## Work item
Can you pick up the account below of discovering bedbugs in the apartment and carry it on from its final sentence?

## Document excerpt
▶
I’m pretty sure we discovered them by accident.
For a little over a week and a half I had noticed itchy red bumps covering my arms and wrapping around my torso and lower back.
Oh, it’s poison ivy! I thought.
Nope.
Oh, it’s just some flea bites from my boyfriend’s roommate’s flea-ridden dog long overdue for flea medication!
Nope.
Nonetheless I took proactive measures and washed my sheets. When I took them out of the dryer, a few bugs fell out on the floor.
Gross, I know.
I thought they were dead fleas.
Yay! At least I killed a couple in the wash!
It wasn’t until we went to Walmart to get insecticide for fleas and ransacked Google for DIY remedies safe for dogs when we saw the image of a bedbug on a black and purple spray can. I had never seen a bedbugs in my life, mind you. But here we were, nonetheless, staring at a purple can of bug poison and that’s when it hit me that the picture I was staring at was *not* a flea I had seen on the floor.
Fast forward to arriving back at the apartment and inspecting the mattress and box spring, just for kicks.
Little brown dots and creepy-crawly bedbugs of varying sizes and stages in the life cycle wandered around aimlessly around the rims of the box spring, clearly disturbed by all of the commotion.
“Oh my god,” my roomies and I said in unison.
Well, all of us except one of us.
My other roomie, who is 1000% averse to any kind of bug, was still at work. We had yet to break the news to her. We wondered just how we would do that. She was going to flip the duck out.
We came up with the idea of making her some chicken nuggets and having a stiff drink waiting for her when she opened the door.
◀
## Recorded information
▶
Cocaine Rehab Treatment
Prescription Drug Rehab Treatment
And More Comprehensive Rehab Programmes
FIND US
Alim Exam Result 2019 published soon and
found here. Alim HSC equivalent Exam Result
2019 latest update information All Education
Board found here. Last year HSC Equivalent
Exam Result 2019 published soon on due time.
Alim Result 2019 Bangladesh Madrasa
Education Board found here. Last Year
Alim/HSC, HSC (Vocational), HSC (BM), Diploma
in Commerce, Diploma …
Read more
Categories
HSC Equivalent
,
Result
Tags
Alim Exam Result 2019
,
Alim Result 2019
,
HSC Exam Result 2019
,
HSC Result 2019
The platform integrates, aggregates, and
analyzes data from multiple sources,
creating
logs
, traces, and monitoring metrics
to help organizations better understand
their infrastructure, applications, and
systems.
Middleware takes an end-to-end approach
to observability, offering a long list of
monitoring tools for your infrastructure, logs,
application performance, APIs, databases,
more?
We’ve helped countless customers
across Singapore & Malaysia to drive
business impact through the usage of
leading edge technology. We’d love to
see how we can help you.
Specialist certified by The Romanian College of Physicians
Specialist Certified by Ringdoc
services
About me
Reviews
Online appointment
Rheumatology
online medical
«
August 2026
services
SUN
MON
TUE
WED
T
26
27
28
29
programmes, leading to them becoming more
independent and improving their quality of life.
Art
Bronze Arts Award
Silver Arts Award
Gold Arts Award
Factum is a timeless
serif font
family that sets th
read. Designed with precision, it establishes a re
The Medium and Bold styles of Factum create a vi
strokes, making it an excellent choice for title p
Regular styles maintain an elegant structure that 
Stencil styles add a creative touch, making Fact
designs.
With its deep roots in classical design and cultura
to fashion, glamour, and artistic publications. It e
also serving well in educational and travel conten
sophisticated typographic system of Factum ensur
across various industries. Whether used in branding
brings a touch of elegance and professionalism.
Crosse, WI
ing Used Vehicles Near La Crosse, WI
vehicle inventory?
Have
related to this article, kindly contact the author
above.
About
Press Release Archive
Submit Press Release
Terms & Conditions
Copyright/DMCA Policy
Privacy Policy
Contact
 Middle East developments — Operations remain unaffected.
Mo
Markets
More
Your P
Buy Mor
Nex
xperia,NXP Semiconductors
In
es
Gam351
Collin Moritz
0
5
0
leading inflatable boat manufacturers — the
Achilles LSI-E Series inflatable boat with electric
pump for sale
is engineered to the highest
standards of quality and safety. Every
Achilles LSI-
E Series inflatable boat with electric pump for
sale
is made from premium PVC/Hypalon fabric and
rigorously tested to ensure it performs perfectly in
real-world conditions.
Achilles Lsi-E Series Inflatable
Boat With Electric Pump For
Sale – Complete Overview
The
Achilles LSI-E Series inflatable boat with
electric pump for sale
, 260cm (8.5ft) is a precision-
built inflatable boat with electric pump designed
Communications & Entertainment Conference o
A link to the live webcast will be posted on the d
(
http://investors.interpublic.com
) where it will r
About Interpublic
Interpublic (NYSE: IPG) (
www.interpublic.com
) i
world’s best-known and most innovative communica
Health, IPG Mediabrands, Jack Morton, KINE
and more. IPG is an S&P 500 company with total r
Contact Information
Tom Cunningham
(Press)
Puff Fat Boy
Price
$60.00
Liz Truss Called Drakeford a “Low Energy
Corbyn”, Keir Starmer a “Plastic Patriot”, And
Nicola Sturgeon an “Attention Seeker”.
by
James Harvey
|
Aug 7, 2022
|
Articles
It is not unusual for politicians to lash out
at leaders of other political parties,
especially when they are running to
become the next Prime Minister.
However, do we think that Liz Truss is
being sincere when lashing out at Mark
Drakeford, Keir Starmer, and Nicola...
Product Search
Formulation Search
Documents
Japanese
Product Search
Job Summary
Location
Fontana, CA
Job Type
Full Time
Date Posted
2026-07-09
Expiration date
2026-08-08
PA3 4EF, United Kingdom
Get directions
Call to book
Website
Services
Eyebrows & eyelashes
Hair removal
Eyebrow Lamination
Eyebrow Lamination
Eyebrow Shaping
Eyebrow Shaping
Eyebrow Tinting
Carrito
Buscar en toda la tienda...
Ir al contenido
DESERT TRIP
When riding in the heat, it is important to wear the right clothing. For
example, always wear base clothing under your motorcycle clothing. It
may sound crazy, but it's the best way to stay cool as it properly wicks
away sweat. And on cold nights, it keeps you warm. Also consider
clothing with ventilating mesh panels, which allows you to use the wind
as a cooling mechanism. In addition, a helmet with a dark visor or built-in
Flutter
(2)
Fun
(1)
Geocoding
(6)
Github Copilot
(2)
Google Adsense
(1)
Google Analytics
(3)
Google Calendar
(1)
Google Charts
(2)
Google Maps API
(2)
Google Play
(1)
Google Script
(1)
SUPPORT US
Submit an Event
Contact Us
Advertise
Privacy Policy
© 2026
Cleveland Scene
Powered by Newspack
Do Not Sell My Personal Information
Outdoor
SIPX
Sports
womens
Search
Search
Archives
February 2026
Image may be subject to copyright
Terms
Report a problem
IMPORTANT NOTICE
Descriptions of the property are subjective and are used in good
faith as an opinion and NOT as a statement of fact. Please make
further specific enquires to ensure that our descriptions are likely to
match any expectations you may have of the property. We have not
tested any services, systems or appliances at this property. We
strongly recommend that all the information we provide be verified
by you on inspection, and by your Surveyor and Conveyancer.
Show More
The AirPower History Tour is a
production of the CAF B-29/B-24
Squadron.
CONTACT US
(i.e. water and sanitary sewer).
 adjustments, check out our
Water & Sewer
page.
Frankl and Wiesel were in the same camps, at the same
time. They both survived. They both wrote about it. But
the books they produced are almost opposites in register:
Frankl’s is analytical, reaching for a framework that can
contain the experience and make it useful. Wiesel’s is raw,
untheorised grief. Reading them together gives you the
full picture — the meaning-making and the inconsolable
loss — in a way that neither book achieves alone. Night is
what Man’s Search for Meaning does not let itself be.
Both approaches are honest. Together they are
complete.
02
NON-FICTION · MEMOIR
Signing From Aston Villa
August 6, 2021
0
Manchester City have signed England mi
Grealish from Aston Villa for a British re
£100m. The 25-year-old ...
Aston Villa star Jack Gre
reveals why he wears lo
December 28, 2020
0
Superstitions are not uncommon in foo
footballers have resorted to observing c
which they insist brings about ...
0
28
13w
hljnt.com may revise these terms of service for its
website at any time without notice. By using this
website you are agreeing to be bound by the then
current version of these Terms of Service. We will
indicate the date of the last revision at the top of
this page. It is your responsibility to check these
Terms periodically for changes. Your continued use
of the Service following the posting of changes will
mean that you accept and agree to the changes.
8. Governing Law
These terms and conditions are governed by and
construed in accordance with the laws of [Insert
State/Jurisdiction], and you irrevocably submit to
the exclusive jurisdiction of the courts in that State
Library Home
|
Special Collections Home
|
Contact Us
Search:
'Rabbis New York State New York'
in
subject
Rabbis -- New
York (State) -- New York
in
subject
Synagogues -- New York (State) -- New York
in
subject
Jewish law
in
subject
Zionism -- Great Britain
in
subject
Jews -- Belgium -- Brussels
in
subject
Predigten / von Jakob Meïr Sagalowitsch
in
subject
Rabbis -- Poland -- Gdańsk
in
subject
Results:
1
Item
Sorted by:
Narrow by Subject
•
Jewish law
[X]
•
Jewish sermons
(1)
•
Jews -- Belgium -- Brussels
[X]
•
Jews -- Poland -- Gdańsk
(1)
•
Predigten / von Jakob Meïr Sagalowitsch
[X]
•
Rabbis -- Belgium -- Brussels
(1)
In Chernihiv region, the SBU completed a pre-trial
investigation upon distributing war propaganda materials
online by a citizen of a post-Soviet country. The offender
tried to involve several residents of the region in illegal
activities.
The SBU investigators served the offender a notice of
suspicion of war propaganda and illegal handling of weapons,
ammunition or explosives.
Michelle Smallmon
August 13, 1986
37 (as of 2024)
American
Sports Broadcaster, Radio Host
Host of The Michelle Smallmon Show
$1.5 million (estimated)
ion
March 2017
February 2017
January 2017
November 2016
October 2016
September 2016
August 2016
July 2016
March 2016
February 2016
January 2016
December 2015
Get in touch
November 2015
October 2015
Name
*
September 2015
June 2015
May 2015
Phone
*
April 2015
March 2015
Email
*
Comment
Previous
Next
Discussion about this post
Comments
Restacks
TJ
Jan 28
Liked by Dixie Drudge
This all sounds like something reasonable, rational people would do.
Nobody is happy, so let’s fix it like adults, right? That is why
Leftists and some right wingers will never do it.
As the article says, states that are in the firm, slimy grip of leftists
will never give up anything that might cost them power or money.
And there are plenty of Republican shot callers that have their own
◀
## Output of the task
We raced around the apartment, tidying up, cooking frozen chicken nuggets in the microwave [because our stove was broken. That’s…another story altogether. There’s a lot of things wrong with where we live], and downing a couple shots [you know, for quality control].
We hung a sign on the front door that said “please ring doorbell” and threw the safety latch on the door so we would know when she was home and so she wouldn’t be able to get in right away. She arrived 2 mins before the nuggets were done.
“UM you have to wait two more minutes!” Liana yelled out as the doorbell rang.
When the nuggets were done [first and fore-mostly] we let her in, and didn’t let her cross the threshold until she’d taken a drink.
It was when we were all huddled in the kitchen, conversing [albeit a bit sloppily—my other roomies and I had already been a few drinks ahead], and me recording the whole thing on my camera, that Liana broke the news:
We raised our glasses in a toast:
“CHEERS TO BEDBUGS!!” yelled Liana.
“CHEERS TO….I’m sorry—what….?”
The look of disbelief on her face was both golden and ultra depressing, and, also a really foreboding glimpse into weeks of terrible communication lapses with our property management, sleepless nights in beds other than our own, and money leaping out of our wallets to cover the expense of pests that don’t even discriminate by level of cleanliness….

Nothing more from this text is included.